Evgeny Kissin at Barbican Hall

Bach

Chromatic Fantasia and Fugue, BWV903

Mozart

Piano Sonata in D, K311

Chopin

Polonaise in F-sharp minor, Op.44

Rachmaninov

12 Romances, Op.21 – V: ‘Lilacs’
Prelude in A-minor, Op.32/8
Prelude in G-flat, Op.23/10
Etudes-Tableaux, Op.39 [selections]

Evgeny Kissin (piano)


Reviewed by: Peter Reed

Reviewed: 15 March, 2023
Venue:

The last time I heard Evgeny Kissin in a solo recital was here, at the Barbican, in 2019, a full year before Covid-chaos and three before the Ukraine war, the latter something the famously reserved Russian virtuoso has been very articulate about. His stage persona remains very much the same as it was since the teenage prodigy took the piano world by storm in the 1980s, a boy whose technical wizardry was unassailable. Now in his fifties, his courtly formality has mellowed, a bit, but he still radiates an old-fashioned, inscrutable mystique, a chip off the block of those turn-of-the-century (that is, nineteenth to twentieth) piano gods who once ruled the musical world.

This recital reminded me, however, that I am none the wiser about his preferred repertoire – I used to think it was Chopin, but I am now not so sure; he doesn’t quite channel the Liszt charisma; probably the privacy of Rachmaninov suits him best. These considerations were confirmed by his choice of programme, which started with two works miles away from Planet Steinway. I’ve never been too fussy about Bach on the modern piano, but the Chromatic Fantasia and Fugue is an exception. On the harpsichord this whirlwind of notes often sounds atonal, unfettered by the sort of resonance you get on a modern piano, even with Kissin’s ultra-light pedaling. It was certainly furious and dazzling but often it came across as chromatic plate-spinning rather than the epic, baroque display of deferred tonal gratification. Kissin didn’t rein in his style of engagement for a particularly angular take on Mozart. The first movement was certainly ‘con spirito’ but here the spirits were driven and over-dramatised rather than high and confident. Also his decision to play both of the first movement’s repeats made it more monumental than witty, and he seriously overstretched things in the following Andante.

Then, firmly in pianoforte territory, he went on to play Chopin’s mighty Polonaise in F-sharp minor in a way that I can only describe as weaponised, very possibly channelling his dismay over the war in Ukraine. He produced a colossal sound, the fury was palpable, the gentler middle section evoking Mahlerian bittersweet regrets. It was very impressive – and at times it almost made Chopin sound ugly.

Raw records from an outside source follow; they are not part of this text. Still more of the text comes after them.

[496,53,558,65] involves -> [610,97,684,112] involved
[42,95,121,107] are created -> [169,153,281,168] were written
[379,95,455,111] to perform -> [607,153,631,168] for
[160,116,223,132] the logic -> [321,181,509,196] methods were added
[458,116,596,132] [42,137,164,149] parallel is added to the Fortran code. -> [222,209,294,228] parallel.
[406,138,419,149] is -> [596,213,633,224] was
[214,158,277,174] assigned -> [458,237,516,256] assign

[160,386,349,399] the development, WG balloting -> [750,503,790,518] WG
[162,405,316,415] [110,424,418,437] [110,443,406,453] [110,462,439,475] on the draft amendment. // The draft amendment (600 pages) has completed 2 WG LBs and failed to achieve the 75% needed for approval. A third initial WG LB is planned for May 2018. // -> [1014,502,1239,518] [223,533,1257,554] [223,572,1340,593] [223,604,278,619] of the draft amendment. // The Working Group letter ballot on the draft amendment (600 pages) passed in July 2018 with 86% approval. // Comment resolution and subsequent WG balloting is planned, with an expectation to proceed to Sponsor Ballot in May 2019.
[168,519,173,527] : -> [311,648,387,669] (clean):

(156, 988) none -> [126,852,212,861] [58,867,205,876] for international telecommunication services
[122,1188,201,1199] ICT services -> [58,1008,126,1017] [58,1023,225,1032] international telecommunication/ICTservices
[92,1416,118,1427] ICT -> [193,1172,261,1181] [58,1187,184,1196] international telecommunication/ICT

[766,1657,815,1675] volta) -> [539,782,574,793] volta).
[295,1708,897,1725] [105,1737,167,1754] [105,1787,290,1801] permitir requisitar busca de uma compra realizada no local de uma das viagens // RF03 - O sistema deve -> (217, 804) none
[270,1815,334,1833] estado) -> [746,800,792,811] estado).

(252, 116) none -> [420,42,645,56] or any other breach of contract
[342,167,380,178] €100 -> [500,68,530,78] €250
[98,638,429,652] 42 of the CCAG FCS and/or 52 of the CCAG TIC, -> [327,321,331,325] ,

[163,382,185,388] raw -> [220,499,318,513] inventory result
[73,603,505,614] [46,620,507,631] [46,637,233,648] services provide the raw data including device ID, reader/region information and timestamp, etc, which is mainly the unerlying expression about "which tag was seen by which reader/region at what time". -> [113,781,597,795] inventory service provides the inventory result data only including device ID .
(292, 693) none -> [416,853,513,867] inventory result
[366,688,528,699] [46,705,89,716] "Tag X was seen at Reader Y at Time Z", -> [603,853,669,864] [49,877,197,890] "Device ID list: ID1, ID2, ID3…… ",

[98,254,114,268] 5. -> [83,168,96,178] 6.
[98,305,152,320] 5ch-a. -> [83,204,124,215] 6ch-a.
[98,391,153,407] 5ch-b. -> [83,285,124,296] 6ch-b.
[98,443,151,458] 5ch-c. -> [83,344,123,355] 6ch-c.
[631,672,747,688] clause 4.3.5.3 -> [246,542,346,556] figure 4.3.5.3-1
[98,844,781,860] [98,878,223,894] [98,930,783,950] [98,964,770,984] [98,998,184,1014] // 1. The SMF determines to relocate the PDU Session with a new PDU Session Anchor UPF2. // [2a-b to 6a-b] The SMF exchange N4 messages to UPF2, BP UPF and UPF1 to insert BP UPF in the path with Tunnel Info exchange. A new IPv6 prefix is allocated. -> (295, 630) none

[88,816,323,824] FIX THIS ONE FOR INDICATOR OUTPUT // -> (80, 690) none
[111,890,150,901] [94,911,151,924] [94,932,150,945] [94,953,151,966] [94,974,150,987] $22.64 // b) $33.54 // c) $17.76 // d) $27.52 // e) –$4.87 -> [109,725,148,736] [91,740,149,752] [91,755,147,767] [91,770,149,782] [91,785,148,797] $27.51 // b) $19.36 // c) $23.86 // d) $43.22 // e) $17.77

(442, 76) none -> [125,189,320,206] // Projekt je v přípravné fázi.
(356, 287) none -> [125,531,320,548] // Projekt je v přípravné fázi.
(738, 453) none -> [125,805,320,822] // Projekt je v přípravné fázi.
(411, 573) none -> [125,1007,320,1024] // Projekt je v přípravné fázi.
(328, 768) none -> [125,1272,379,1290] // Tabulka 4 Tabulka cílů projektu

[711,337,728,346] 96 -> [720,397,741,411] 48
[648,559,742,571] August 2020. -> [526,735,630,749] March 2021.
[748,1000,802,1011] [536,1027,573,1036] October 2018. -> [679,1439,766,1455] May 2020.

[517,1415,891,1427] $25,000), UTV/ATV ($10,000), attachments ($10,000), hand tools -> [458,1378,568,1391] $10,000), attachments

Kissin devoted the second part to Rachmaninov, to mark the composer’s 150th-birthday (April 1), and in his choice of Preludes and the Op.39 Etudes-Tableaux, like all the great Rachmaninov players, he easily persuaded you that this was how the composer must have played his own music. Kissin has instant access to Rachmaninov’s unique brand of impressionism and completely gets how the composer transcends his own material, how a piece might start in the salon but, as in Narnia, can slip through a door to something much bigger. The music’s yearning quality was all the stronger for being understated and stroked out of the piano. Kissin stayed with Rachmaninov for three encores, all from Opus 3, the Mélodie, the Sérenade, and then ‘that’ Prelude, a piece possibly heard more often than ‘Happy birthday’.